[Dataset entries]
--
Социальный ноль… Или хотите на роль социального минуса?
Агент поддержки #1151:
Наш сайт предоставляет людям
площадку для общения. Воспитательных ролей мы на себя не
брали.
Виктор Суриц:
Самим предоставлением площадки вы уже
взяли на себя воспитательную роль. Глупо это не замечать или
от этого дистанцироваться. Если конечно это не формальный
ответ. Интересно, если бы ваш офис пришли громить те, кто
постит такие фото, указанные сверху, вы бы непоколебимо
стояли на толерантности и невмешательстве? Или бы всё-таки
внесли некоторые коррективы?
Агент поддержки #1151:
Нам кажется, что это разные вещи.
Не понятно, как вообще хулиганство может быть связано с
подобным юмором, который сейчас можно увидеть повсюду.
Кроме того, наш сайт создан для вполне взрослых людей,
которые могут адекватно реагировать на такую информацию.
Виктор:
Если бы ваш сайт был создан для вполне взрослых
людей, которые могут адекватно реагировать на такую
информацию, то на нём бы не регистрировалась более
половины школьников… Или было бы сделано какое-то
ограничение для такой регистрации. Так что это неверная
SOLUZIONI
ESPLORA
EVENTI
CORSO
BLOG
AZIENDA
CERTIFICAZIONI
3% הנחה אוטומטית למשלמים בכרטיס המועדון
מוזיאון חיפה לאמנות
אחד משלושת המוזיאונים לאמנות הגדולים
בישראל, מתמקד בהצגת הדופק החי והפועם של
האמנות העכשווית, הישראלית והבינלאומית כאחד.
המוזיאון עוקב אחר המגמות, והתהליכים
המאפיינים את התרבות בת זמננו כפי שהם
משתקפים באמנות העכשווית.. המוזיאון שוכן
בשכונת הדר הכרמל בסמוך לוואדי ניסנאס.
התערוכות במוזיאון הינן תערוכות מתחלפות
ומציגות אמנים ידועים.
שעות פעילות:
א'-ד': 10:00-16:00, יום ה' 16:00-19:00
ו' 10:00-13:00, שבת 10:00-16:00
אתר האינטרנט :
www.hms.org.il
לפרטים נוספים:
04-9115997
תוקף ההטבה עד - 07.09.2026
--
» **Exercise prompt**
Rewrite the rows above, substituting "Оператор поддержки" for every instance of "Агент поддержки" and leaving everything else unchanged.

» **Worked solution**
Социальный ноль… Или хотите на роль социального минуса?
Оператор поддержки #1151:
Наш сайт предоставляет людям
площадку для общения. Воспитательных ролей мы на себя не
брали.
Виктор Суриц:
Самим предоставлением площадки вы уже
взяли на себя воспитательную роль. Глупо это не замечать или
от этого дистанцироваться. Если конечно это не формальный
ответ. Интересно, если бы ваш офис пришли громить те, кто
постит такие фото, указанные сверху, вы бы непоколебимо
стояли на толерантности и невмешательстве? Или бы всё-таки
внесли некоторые коррективы?
Оператор поддержки #1151:
Нам кажется, что это разные вещи.
Не понятно, как вообще хулиганство может быть связано с
подобным юмором, который сейчас можно увидеть повсюду.
Кроме того, наш сайт создан для вполне взрослых людей,
которые могут адекватно реагировать на такую информацию.
Виктор:
Если бы ваш сайт был создан для вполне взрослых
людей, которые могут адекватно реагировать на такую
информацию, то на нём бы не регистрировалась более
половины школьников… Или было бы сделано какое-то
ограничение для такой регистрации. Так что это неверная
SOLUZIONI
ESPLORA
EVENTI
CORSO
BLOG
AZIENDA
CERTIFICAZIONI
3% הנחה אוטומטית למשלמים בכרטיס המועדון
מוזיאון חיפה לאמנות
אחד משלושת המוזיאונים לאמנות הגדולים
בישראל, מתמקד בהצגת הדופק החי והפועם של
האמנות העכשווית, הישראלית והבינלאומית כאחד.
המוזיאון עוקב אחר המגמות, והתהליכים
המאפיינים את התרבות בת זמננו כפי שהם
משתקפים באמנות העכשווית.. המוזיאון שוכן
בשכונת הדר הכרמל בסמוך לוואדי ניסנאס.
התערוכות במוזיאון הינן תערוכות מתחלפות
ומציגות אמנים ידועים.
שעות פעילות:
א'-ד': 10:00-16:00, יום ה' 16:00-19:00
ו' 10:00-13:00, שבת 10:00-16:00
אתר האינטרנט :
www.hms.org.il
לפרטים נוספים:
04-9115997
תוקף ההטבה עד - 07.09.2026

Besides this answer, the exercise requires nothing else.